Common Vulnerabilities and Exposures assigned an identifier CVE-2009-3570 to
the following vulnerability:

Name: CVE-2009-3570
URL: http://cve.mitre.org/cgi-bin/cvename.cgi?name=CVE-2009-3570
Assigned: 20091006
Reference: MISC: http://intevydis.com/vd-list.shtml
Reference: BID:36285
Reference: URL: http://www.securityfocus.com/bid/36285
Reference: SECTRACK:1022828
Reference: URL: http://www.securitytracker.com/id?1022828

Unspecified vulnerability in OpenOffice.org (OOo) has unspecified
impact and remote attack vectors, as demonstrated by a certain module
in VulnDisco Pack Professional 8.9.  NOTE: as of 200901005, this
disclosure has no actionable information. However, because the
VulnDisco Pack author is a reliable researcher, the issue is being
assigned a CVE identifier for tracking purposes.
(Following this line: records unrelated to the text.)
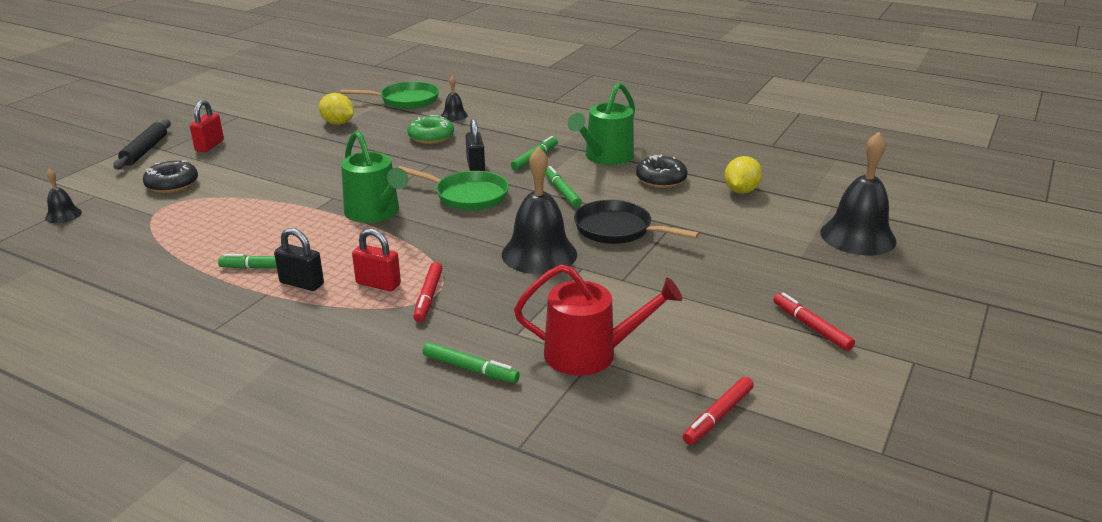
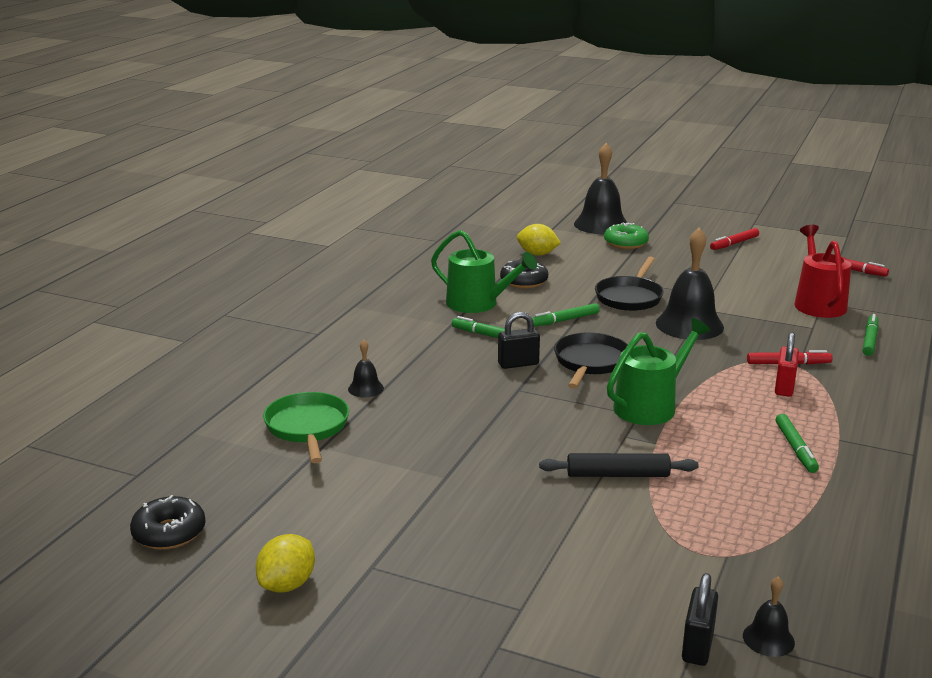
camera: 95 degrees left, 5 degrees down
black rolling pin [113,119,171,169] -> black rolling pin moved to [539,453,699,477]
black donut [143,161,198,193] -> black donut moved to [130,495,206,550]
red padlock [190,100,224,152] -> none
black padlock [274,228,324,291] -> black padlock moved to [682,573,718,666]
yellow lemon [319,93,354,125] -> yellow lemon moved to [256,534,315,593]
green pan [398,166,509,210] -> black pan [554,332,628,389]
green donut [407,115,454,144] -> green donut moved to [604,223,649,249]

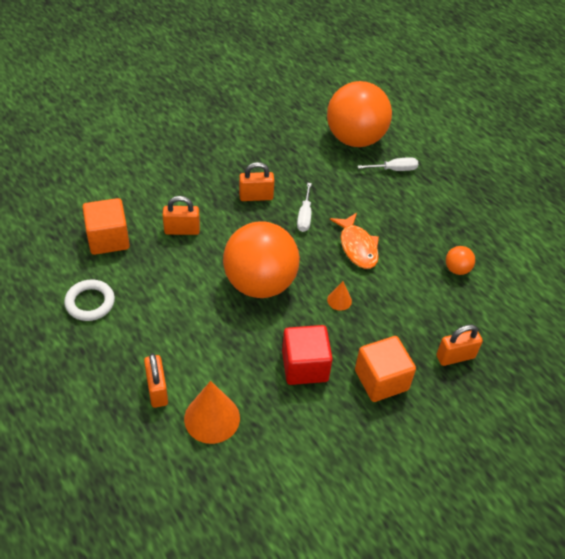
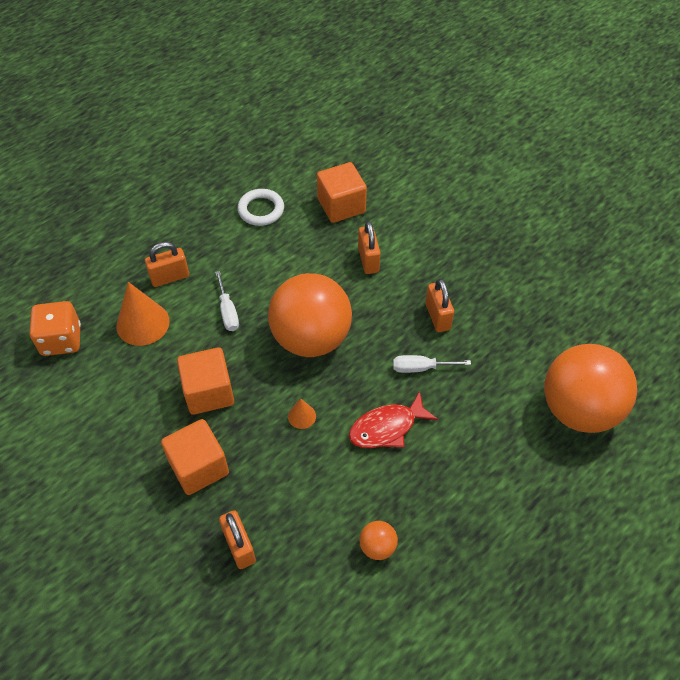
camera: 85 degrees right, 5 degrees up
red cube [282,325,333,385] -> orange cube [177,347,234,415]
orange fish [330,213,379,269] -> red fish [349,392,438,448]
white screwdriver [358,157,418,171] -> white screwdriver moved to [215,271,239,331]
none -> orange dice [30,301,81,356]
Common Vulnerabilities and Exposures assigned an identifier CVE-2009-3571 to
the following vulnerability:

Name: CVE-2009-3571
URL: http://cve.mitre.org/cgi-bin/cvename.cgi?name=CVE-2009-3571
Assigned: 20091006
Reference: MISC: http://intevydis.com/vd-list.shtml
Reference: BID:36285
Reference: URL: http://www.securityfocus.com/bid/36285
Reference: SECTRACK:1022832
Reference: URL: http://www.securitytracker.com/id?1022832

Unspecified vulnerability in OpenOffice.org (OOo) has unknown impact
and client-side attack vector, as demonstrated by a certain module in
VulnDisco Pack Professional 8.8, aka "Client-side exploit." NOTE: as
of 200901005, this disclosure has no actionable information. However,
because the VulnDisco Pack author is a reliable researcher, the issue
is being assigned a CVE identifier for tracking purposes.

Comment 1 Vincent Danen 2010-03-09 20:12:48 UTC
There is currently still no information on these vulnerabilities available.

Comment 2 Vincent Danen 2010-12-21 19:20:14 UTC
This is still no actionable information on this and nothing from upstream regarding it, so it's not possible to know whether these are legitimate vulnerabilities or not.

If we don't know what the problem is, we can't fix it, and this has been open for over a year with no information coming forward anywhere (and no other vendors have found/obtained any information here either.